[SOURCE EXTRACT]
[Start of section]
There is a small, round table next to the bandstand at Hollywood’s famous Mocambo, across which many of the most headlined movie star romances have been born. Across which, too, sad endings have been written.

It was at this table that Rory Calhoun sat a little more than seven years ago, an obviously lonesome guy. Johnny, the red-jacketed, diminutive waiter knew it. So did the half dozen blondes, brunettes and red heads who had danced with Rory right here at Mocambo for the last three weeks. In the wise way of Hollywood glamour girls, they sensed that here was a man who was looking for something, and that they obviously, individually and collectively were not it.






Rory was waiting for something, and not until the rhumba music stopped did the speculative people at nearby tables suspect why this most handsome of young stars, a bucket of champagne beside him, sat contemplating the two unfilled glasses at the table. As the band prepared to “take five” (five minutes off between numbers) the trivial mystery was solved. The actor stood up, barring the path of the tiny brunette singer just stepping down from the stand.

“Miss Baron—Lita—I’m Rory Calhoun.”

Lita Baron looked way up at Rory’s face, and remembers that she said,

“I know.”






If her attitude at the time was a little on the cool side, she was to be forgiven, for as Xavier Cugat’s star vocalist, and during her career as Isabelita, a very young girl with her own South American rhumba band, she was familiar with the techniques of actors and playboys whose sudden interest passes in the night. “I appear to be deserted tonight,” Rory told her. “You won’t remember me, but the last time I saw you was in San José when a gang of us came down from a lumber camp to hear Cugat. I thought perhaps you’d join me for a drink during intermission.”
[End of section]
[STUDY MATERIAL]
[Start of section]
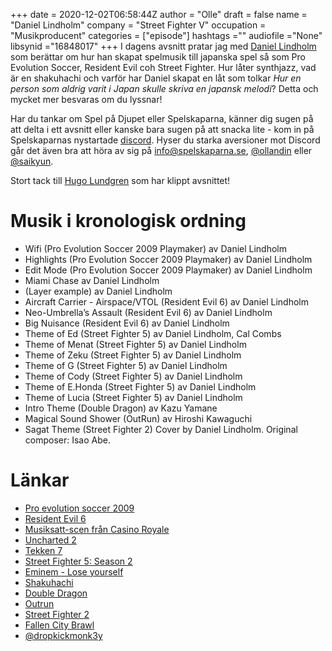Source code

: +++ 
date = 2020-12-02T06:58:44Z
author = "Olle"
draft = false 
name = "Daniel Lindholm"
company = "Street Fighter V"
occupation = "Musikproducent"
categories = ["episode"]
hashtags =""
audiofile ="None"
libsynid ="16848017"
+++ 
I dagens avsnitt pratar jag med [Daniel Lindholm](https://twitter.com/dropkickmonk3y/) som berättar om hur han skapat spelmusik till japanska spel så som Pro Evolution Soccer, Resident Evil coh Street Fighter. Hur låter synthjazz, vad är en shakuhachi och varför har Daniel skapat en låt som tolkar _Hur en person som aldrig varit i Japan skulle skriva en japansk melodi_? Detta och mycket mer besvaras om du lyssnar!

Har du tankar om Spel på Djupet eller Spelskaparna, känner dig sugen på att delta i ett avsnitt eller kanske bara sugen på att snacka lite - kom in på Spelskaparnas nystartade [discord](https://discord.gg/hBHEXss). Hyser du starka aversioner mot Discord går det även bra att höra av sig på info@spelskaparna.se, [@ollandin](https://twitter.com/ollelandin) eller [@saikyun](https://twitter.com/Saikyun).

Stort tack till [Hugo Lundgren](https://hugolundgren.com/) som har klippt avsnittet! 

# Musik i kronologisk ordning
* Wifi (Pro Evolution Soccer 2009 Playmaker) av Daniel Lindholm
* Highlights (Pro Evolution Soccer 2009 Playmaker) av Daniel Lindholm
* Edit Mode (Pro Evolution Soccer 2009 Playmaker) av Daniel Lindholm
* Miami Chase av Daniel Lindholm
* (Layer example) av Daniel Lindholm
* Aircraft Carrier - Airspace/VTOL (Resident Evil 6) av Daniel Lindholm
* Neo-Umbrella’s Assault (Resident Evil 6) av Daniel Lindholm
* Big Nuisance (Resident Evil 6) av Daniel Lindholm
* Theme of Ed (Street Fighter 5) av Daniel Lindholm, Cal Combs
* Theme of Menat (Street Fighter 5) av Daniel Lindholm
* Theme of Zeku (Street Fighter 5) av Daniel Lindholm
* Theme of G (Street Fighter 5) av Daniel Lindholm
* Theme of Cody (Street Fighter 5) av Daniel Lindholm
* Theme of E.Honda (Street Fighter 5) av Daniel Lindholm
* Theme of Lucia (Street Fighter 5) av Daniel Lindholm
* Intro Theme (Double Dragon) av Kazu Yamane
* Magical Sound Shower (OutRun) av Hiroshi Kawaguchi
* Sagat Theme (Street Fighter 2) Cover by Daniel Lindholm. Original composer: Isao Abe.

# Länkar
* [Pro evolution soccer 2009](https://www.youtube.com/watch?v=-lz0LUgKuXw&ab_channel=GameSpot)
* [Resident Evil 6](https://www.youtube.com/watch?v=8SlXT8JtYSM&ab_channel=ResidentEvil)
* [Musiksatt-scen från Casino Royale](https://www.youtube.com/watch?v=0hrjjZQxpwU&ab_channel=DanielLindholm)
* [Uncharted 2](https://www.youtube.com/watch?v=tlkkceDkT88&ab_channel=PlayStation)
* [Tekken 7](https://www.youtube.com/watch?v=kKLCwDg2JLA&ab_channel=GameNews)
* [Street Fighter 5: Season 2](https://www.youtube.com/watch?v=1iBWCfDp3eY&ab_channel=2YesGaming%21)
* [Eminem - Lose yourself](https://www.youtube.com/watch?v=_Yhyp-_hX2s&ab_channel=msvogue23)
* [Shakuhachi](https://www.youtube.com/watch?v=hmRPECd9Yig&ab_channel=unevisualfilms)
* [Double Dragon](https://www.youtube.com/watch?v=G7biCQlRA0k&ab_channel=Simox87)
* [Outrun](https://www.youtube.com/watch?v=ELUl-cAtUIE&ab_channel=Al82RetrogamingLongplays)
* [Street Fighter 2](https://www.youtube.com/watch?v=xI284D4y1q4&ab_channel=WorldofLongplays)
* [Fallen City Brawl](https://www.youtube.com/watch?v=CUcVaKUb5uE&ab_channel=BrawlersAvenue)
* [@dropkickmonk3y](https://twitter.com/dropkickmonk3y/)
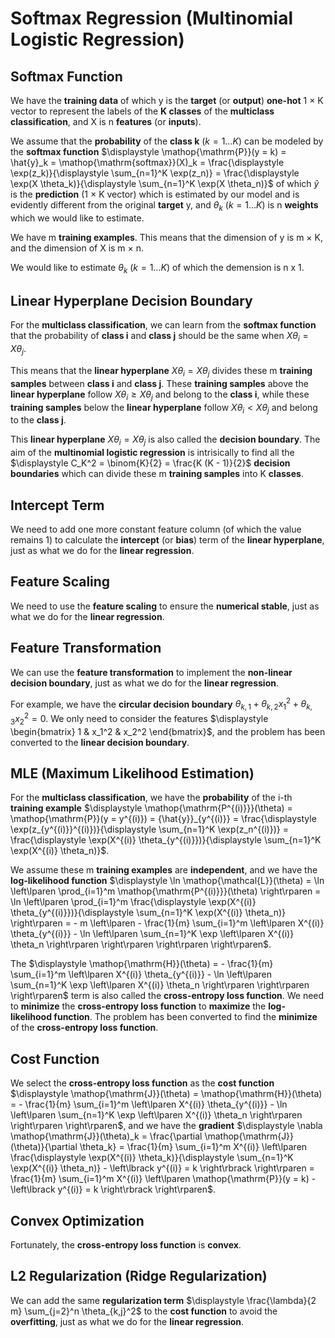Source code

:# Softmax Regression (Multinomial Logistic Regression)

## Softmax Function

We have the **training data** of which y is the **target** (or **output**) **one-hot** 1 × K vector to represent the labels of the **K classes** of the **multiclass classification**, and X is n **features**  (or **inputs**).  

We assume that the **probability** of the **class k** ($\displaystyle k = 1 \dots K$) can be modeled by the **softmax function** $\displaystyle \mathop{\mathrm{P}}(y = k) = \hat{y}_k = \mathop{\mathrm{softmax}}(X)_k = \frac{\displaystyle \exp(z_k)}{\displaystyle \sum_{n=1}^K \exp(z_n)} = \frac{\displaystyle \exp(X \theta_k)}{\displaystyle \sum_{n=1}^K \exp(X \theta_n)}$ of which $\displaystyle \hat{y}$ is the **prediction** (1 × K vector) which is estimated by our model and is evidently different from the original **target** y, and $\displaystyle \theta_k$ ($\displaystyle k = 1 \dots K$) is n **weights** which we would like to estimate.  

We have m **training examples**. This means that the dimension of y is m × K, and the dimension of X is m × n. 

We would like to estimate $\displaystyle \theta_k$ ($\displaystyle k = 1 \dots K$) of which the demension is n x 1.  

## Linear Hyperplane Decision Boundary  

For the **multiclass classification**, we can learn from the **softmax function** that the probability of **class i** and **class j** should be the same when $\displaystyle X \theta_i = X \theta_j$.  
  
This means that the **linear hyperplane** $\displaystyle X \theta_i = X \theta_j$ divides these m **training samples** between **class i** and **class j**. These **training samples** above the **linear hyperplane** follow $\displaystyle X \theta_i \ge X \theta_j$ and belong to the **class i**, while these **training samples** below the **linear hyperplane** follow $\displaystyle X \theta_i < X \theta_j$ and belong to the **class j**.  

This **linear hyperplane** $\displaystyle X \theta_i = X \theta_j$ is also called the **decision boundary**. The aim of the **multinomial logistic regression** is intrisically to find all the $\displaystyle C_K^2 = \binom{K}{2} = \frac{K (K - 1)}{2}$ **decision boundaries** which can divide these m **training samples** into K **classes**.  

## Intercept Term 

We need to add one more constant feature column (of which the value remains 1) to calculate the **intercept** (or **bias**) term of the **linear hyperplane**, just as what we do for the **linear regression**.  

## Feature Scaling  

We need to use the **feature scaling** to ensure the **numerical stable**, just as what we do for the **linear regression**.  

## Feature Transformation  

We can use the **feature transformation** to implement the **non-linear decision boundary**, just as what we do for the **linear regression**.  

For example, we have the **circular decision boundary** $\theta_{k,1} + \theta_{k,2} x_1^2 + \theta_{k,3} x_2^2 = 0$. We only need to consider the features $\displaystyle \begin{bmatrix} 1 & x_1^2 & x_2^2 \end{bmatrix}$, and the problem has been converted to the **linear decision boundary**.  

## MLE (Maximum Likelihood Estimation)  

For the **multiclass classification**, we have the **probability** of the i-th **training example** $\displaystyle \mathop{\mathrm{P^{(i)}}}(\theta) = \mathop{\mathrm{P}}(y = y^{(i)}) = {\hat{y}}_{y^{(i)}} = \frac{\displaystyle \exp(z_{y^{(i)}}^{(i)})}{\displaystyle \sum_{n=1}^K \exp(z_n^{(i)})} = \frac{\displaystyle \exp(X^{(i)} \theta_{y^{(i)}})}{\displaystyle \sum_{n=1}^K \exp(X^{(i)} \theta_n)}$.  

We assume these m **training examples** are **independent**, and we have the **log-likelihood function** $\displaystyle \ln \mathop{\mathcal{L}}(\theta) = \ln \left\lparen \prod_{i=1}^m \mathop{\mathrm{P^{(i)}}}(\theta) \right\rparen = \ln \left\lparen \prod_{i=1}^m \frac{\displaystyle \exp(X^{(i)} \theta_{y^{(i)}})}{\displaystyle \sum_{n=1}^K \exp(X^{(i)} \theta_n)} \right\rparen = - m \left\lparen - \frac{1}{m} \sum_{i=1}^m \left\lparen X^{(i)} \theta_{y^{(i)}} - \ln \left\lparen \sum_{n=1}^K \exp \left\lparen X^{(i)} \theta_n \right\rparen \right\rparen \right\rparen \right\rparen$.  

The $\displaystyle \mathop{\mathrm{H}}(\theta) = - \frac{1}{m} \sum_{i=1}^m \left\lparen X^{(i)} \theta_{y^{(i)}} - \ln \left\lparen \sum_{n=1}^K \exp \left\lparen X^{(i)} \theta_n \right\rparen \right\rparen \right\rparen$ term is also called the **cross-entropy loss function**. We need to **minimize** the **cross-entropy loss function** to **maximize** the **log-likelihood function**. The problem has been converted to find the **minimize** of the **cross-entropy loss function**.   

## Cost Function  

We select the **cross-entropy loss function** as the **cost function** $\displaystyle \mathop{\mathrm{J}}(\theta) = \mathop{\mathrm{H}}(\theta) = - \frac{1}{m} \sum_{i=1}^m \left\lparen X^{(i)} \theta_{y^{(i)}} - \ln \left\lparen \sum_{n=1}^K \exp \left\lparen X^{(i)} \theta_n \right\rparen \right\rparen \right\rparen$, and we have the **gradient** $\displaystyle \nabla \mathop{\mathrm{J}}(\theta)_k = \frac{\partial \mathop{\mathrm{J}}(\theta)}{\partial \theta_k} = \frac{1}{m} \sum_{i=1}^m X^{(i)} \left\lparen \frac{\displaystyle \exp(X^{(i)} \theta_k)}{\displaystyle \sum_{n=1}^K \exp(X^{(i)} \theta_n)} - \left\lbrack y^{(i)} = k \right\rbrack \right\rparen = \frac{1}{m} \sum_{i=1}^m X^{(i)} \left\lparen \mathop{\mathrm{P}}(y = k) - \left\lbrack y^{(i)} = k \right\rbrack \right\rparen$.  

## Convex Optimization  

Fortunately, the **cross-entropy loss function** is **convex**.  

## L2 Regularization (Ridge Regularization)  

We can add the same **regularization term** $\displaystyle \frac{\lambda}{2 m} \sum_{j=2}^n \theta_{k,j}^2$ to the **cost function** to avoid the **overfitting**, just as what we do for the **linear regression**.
[End of section]
[REQUIREMENT 1] In the article about Rory Calhoun and Lita Baron at the Mocambo, whose star vocalist was Lita Baron?
[REQUIREMENT 2] Pick up the article about Rory Calhoun meeting Lita Baron at the Mocambo and continue it from its last sentence.
The listing plays no part in this work.

[TASK RESULT 1] She was Xavier Cugat's star vocalist.

[TASK RESULT 2]
Lita explained with gentle finality that it was against the house rules to have a drink with a customer. Later as she rejoined the orchestra, she flashed Rory a smile, the same one she tossed at all Mocambo guests. But it gave him hope, so he stuck around, ignoring the cynical smiles of wolves at nearby tables who themselves had attempted and failed to win a date with this girl.

Later in the evening as another band replaced hers, Rory tried again, suggesting just one dance. He talked quietly and swiftly. She discovered they had friends in common. He was not on the prowl. He was a nice guy and so interesting that she wanted him to drive her home that night. She called her brother who customarily dropped by to help run the gauntlet of single male customers with late-hour ideas and explained that a friend was giving her a lift home.






“That’s the longest ride home I ever had,” Lita remembers as she considers the early days of her romance with Rory. “We had a cup of coffee at one drive-in. A hamburger at another and a piece of pie at a third. At four A.M. he pulled us up in front of my house in his little Studebaker roadster. The lights were all on, and my mother and dad and brother confessed that they were about to send out an alarm.

“Poor Rory. They invited him in for a cup of coffee. A half hour later, he confessed behind a smothered yawn that he had to catch a six A.M. plane for a picture location in San Francisco. I told him he’d get no sympathy from me. Keeping us up all night just so he could kill time before a trip was a mean trick. After he’d gone, I frankly doubted that I’d ever hear from him again.”






Lita didn’t know her-man very well then. She didn’t know that, unlike many another Hollywood actor, being a motion picture star was not the most important thing in Rory Calhoun’s life, nor would it ever be. Friends told her on casual inquiry that the way they heard it, Rory didn’t have much chance to be a great big star. For one thing, he wasn’t prepared for such a career. He was just a great big handsome lumberman from Vera Cruz who came to Los Angeles to visit his grandma by whom he’d been brought up. And it just happened that while he was out horseback riding Alan Ladd spotted him and with Sue’s help managed to get him a job acting in The Red House. He had worked around here and there, had a stock contract at Selznick studios, but every time a big part came up the big boss hired a big star instead.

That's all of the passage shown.